In performing the quantitative test for impairment of goodwill, the Company used the income approach method of valuation that includes the discounted cash flow method and the market approach that includes the guideline public company method to determine the fair value of goodwill and intangible assets. Significant assumptions made by management in estimating fair value under the discounted cash flow model include future trends in sales, operating expenses, overhead expenses, depreciation, capital expenditures and changes in working capital, along with an appropriate discount rate based on the Company's estimated cost of equity capital and after-tax cost of debt. Significant assumptions used to determine fair value under the guideline public company method include the selection of guideline companies and the valuation multiples applied.

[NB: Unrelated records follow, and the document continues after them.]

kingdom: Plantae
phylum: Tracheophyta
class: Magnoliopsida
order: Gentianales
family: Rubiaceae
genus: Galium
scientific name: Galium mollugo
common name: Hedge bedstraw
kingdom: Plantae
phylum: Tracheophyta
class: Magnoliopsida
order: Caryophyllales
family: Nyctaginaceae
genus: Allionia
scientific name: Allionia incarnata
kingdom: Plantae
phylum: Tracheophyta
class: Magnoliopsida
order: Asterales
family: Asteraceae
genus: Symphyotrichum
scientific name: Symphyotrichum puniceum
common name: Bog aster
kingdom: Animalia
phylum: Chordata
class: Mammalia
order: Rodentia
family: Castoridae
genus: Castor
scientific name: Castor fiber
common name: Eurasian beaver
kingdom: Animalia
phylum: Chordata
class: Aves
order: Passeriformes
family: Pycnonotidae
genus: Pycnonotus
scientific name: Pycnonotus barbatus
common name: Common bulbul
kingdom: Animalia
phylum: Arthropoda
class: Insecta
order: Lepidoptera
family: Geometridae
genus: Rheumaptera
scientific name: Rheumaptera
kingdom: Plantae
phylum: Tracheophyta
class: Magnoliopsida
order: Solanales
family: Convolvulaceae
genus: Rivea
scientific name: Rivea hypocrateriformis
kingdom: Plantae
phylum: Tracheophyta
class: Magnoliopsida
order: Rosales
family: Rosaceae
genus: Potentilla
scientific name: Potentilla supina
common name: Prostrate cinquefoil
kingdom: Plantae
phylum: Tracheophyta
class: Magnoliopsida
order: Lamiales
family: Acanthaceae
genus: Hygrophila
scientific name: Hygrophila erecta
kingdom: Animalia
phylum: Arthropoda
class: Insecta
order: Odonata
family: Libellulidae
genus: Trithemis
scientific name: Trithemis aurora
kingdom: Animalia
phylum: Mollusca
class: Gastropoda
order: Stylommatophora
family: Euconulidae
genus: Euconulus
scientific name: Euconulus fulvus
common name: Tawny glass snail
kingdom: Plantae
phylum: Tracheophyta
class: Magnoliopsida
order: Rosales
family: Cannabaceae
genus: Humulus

As a result of performing the quantitative test of impairment, the fair value was substantially in excess of its respective carrying value as of the testing date.
2022 Assessment
In the fourth quarter of 2022, the Company performed qualitative assessments of its goodwill in accordance with its accounting policies. The Company first assesses qualitatively whether it is more-likely-than-not that an impairment does not exist. Significant factors considered in this assessment include macro-economic conditions, market and industry conditions, cost considerations, the competitive environment, share price fluctuations, overall financial performance and results of past impairment tests. As result of the qualitative assessment, the Company concluded it was more likely than not that the fair values of each unit exceeded the respective carrying amounts and therefore, a quantitative test of impairment was not necessary.